Visa: DOJ Targets Company’s Security, Tokenization Tactics in Ongoing Antitrust Probe

Published on Sep 13, 2021

DOJ’s antitrust division is probing whether Visa (V) is pushing anti-fraud tools that help the company maintain its dominance in the online debit marketplace, sources familiar with the investigation said.

Online shopping fraud has steadily climbed in recent years with losses on debit and cash cards running more than 50% higher than a decade ago, the Federal Reserve has found. Visa has advocated several tools to combat the problem.

But Visa’s anti-fraud efforts often allow the company to steer debit transactions towards its own debit processing network and away from about a dozen alternatives that offer lower costs, according to industry sources.

“Visa can boast about its security and even disparage competitors,” said one industry lawyer who recently spoke to DOJ. “But that doesn’t give Visa the right to decide how a merchant will route a transaction. That’s what Visa is doing. DOJ can see that’s a problem.”

Department attorneys are examining whether Visa—alongside large banks that issue Visa cards—exaggerate security concerns about rival debit networks in order to box them out and keep them from reaching merchants, said the sources.

DOJ lawyers are said to be particularly interested in Visa’s role in promoting a payment advance known as “tokenization” that forms the backbone of Apple’s (AAPL) Apple Pay product.

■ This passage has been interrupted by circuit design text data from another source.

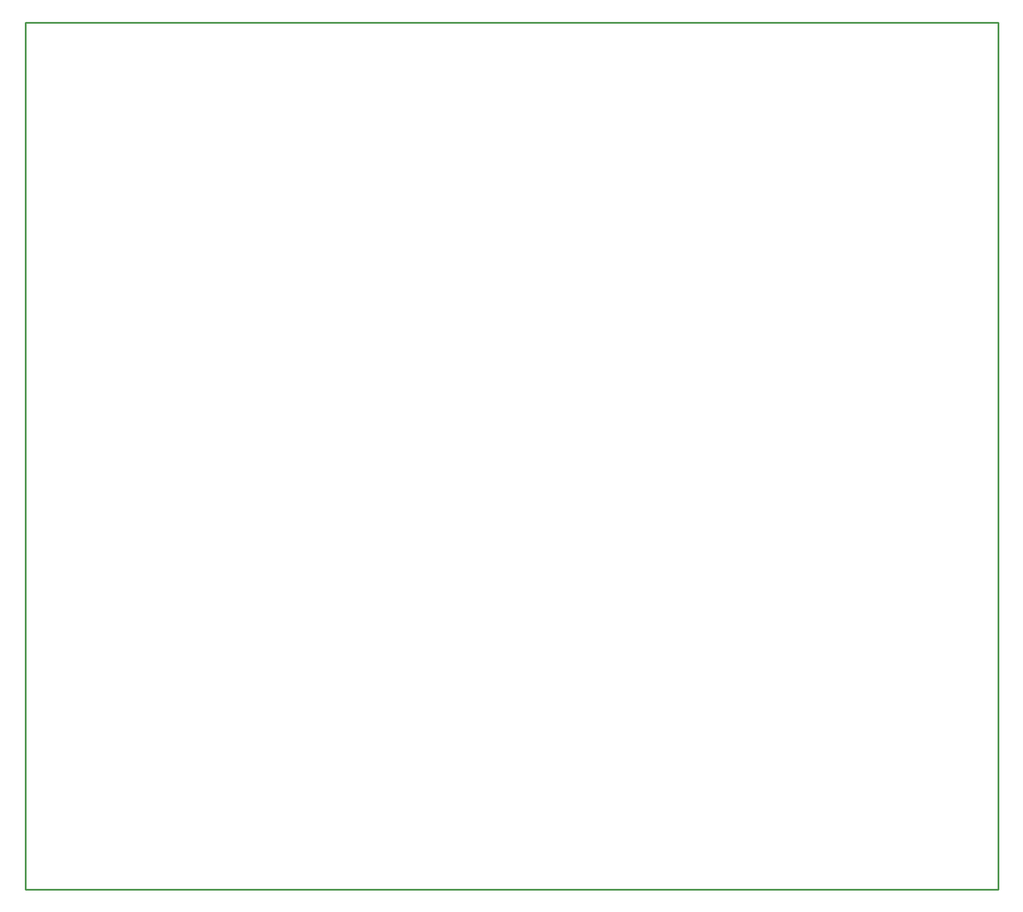
<source format=gbr>
*
*
G04 PADS Layout (Build Number 2005.266.2) generated Gerber (RS-274-X) file*
G04 PC Version=2.1*
*
%IN "module_AtoD2016_1031.pc"*%
*
%MOMM*%
*
%FSLAX35Y35*%
*
*
*
*
G04 PC Standard Apertures*
*
*
G04 Thermal Relief Aperture macro.*
%AMTER*
1,1,$1,0,0*
1,0,$1-$2,0,0*
21,0,$3,$4,0,0,45*
21,0,$3,$4,0,0,135*
%
*
*
G04 Annular Aperture macro.*
%AMANN*
1,1,$1,0,0*
1,0,$2,0,0*
%
*
*
G04 Odd Aperture macro.*
%AMODD*
1,1,$1,0,0*
1,0,$1-0.005,0,0*
%
*
*
G04 PC Custom Aperture Macros*
*
*
*
*
*
*
G04 PC Aperture Table*
*
%ADD058C,0.254*%
*
*
*
*
G04 PC Custom Flashes*
G04 Layer Name module_AtoD2016_1031.pc - flashes*
%LPD*%
*
*
G04 PC Circuitry*
G04 Layer Name module_AtoD2016_1031.pc - circuitry*
%LPD*%
*
G54D58*
G01X25400000Y12700000D02*
Y25400000D01*
X39660000*
Y12700000*
X25400000*
X0Y0D02*
M02*

</source>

Tokenization converts a customer’s card data into a numerical identifier, or “token,” that would be worthless if intercepted by fraudsters. Token technology allows customers to complete transactions by waving their phone at checkout and increasingly to make online purchases.

In 2014, Visa inked a deal with Apple to facilitate token payments on iPhones, Apple Watch and other offerings of the Apple Pay function. The deal gives Apple at least 15 basis point on every purchase made with Apple Pay and includes other terms that favor Visa and Mastercard (MA), according to press reports.

Security partnerships aren’t the only target of DOJ’s probe: department lawyers are also examining other Visa agreements with large banks might help the company cement its dominance in the debit card market, The Capitol Forum has reported.

Apple and Visa spokespeople didn’t respond to requests for comment. DOJ declined comment.

The Federal Reserve has its own powers to police the payments industry and DOJ isn’t likely to finish its investigation until the Fed finishes writing a rule that could force banks to partner with more debit card networks in online sales, sources said. The Fed rule-writing work could stretch through the end of the year.

The Federal Trade Commission is also investigating Visa’s debit policies.

Security claims. Most U.S. debit cards are branded Visa, but merchants are supposed to have the final say on whether Visa’s or a rival payment network will handle a transaction. Under the Durbin Amendment, merchants must be given at least two choices of network to ‘route’ a transaction.

Some banks haven’t been abiding by the Durbin Amendment online and the Fed’s proposed rule would force banks to make space for Visa’s competitors in e-commerce.

According to Visa, rival debit networks cannot be trusted.

A bank should be allowed to block a debit card network if the bank “has good faith concerns about…fraud prevention or security capabilities,” Visa wrote the Fed in July. The Visa letter doesn’t offer evidence that other debit networks are more susceptible to fraud, but describes some rival networks as “new and unproven.”

Fed data, though, indicates that Visa’s debit card system is the more susceptible to fraud.

Visa debit transactions are commonly routed over a system known as “dual-message” because it takes a pair of messages to first authorize and then clear a purchase. Visa’s debit payment rivals favor a system that settles in a “single-message.”

Fraud losses are more than ten times higher in dual-message debit than they are in single-message debit, according to recent Fed data.

Retailers have warned that Visa could endorse or discredit new card authentication systems—like advances in tokens or new biometric—to push more online transactions into its payments network.

Online shoppers don’t actually hand their debit card to merchants but only enter personal details in sales known as “card not present” (CNP). The payment industry broadly agrees that CNP transactions require more anti-fraud and card-verification checks.

But Visa could insist on ever-evolving security protocols that it controls to “destroy merchant routing choice,” the National Retail Federation wrote the Fed in August.